··· Data for the task
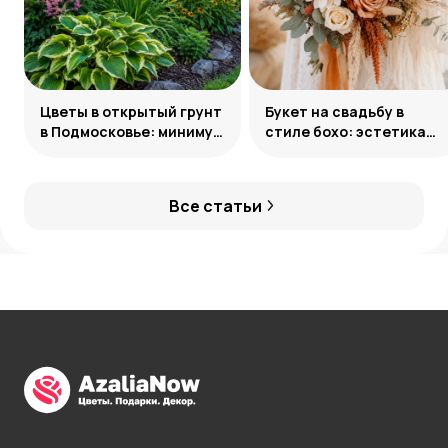
Цветы в открытый грунт
Букет на свадьбу в
в Подмосковье: минимум
стиле бохо: эстетика
усилий, максимум
свободы
декоративности
Все статьи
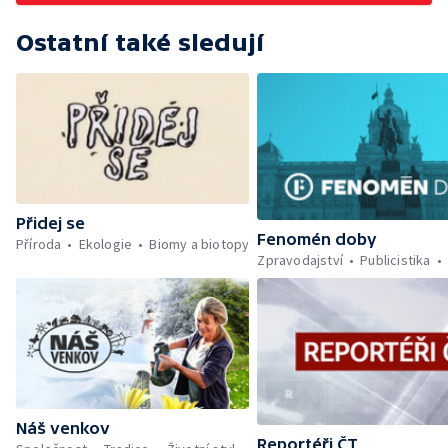
Ostatní také sledují
Přidej se
Fenomén doby
Příroda
Ekologie
Biomy a biotopy
Zpravodajství
Publicistika
Náš venkov
Reportéři ČT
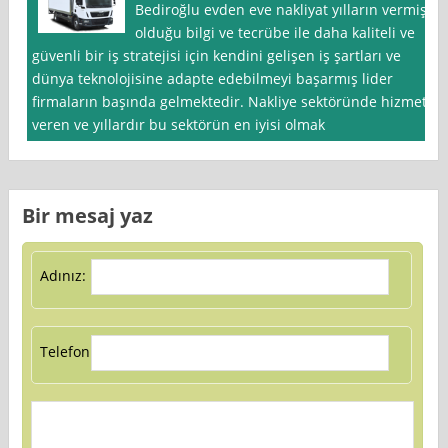
Bediroğlu evden eve nakliyat yılların vermiş
olduğu bilgi ve tecrübe ile daha kaliteli ve
güvenli bir iş stratejisi için kendini gelişen iş şartları ve
dünya teknolojisine adapte edebilmeyi başarmış lider
firmaların başında gelmektedir. Nakliye sektöründe hizmet
veren ve yıllardır bu sektörün en iyisi olmak
Bir mesaj yaz
Adınız:
Telefon:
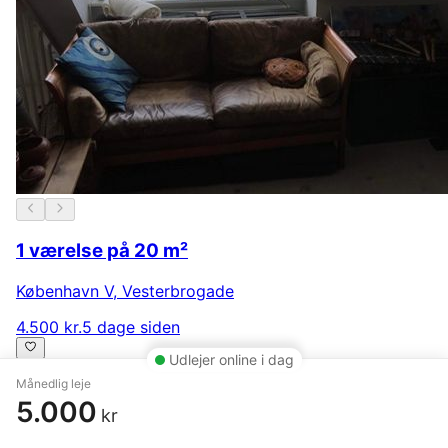
1 værelse på 20 m²
København V
,
Vesterbrogade
4.500 kr.
5 dage siden
Udlejer online i dag
Månedlig leje
5.000
kr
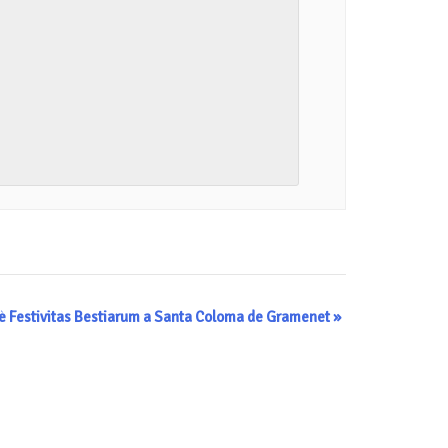
Iè Festivitas Bestiarum a Santa Coloma de Gramenet
»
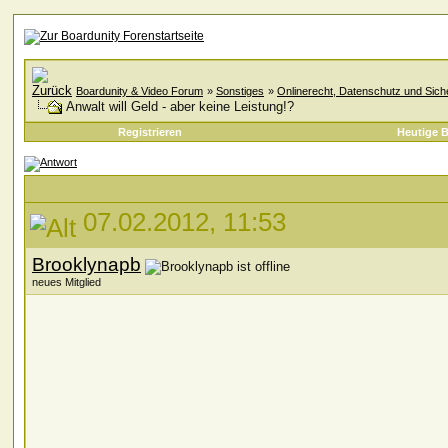
Boardunity & Video Forum
»
Sonstiges
»
Onlinerecht, Datenschutz und Siche
Anwalt will Geld - aber keine Leistung!?
Registrieren
Heutige B
07.02.2012, 11:53
Brooklynapb
neues Mitglied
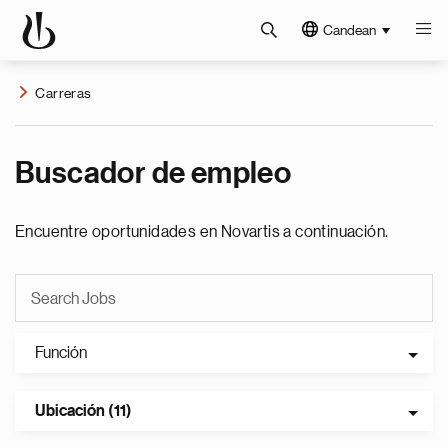
Candean
Carreras
Buscador de empleo
Encuentre oportunidades en Novartis a continuación.
Función
Ubicación (11)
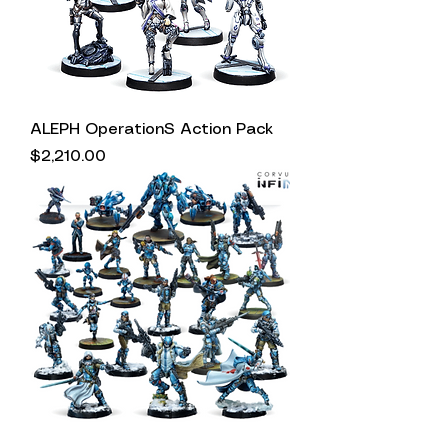
ALEPH OperationS Action Pack
Precio
$2,210.00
······
In the records above, the lines from the one containing "firmaların başında gelmektedir." through the last line are to be written out exactly, both ends included and pictures omitted.

**Answer to this exercise:**
firmaların başında gelmektedir. Nakliye sektöründe hizmet
veren ve yıllardır bu sektörün en iyisi olmak
Bir mesaj yaz
Adınız:
Telefon:
1 værelse på 20 m²
København V
,
Vesterbrogade
4.500 kr.
5 dage siden
Udlejer online i dag
Månedlig leje
5.000
kr
Iè Festivitas Bestiarum a Santa Coloma de Gramenet
»
Boardunity & Video Forum
»
Sonstiges
»
Onlinerecht, Datenschutz und Siche
Anwalt will Geld - aber keine Leistung!?
Registrieren
Heutige B
07.02.2012, 11:53
Brooklynapb
neues Mitglied
Candean
Carreras
Buscador de empleo
Encuentre oportunidades en Novartis a continuación.
Función
Ubicación (11)
ALEPH OperationS Action Pack
Precio
$2,210.00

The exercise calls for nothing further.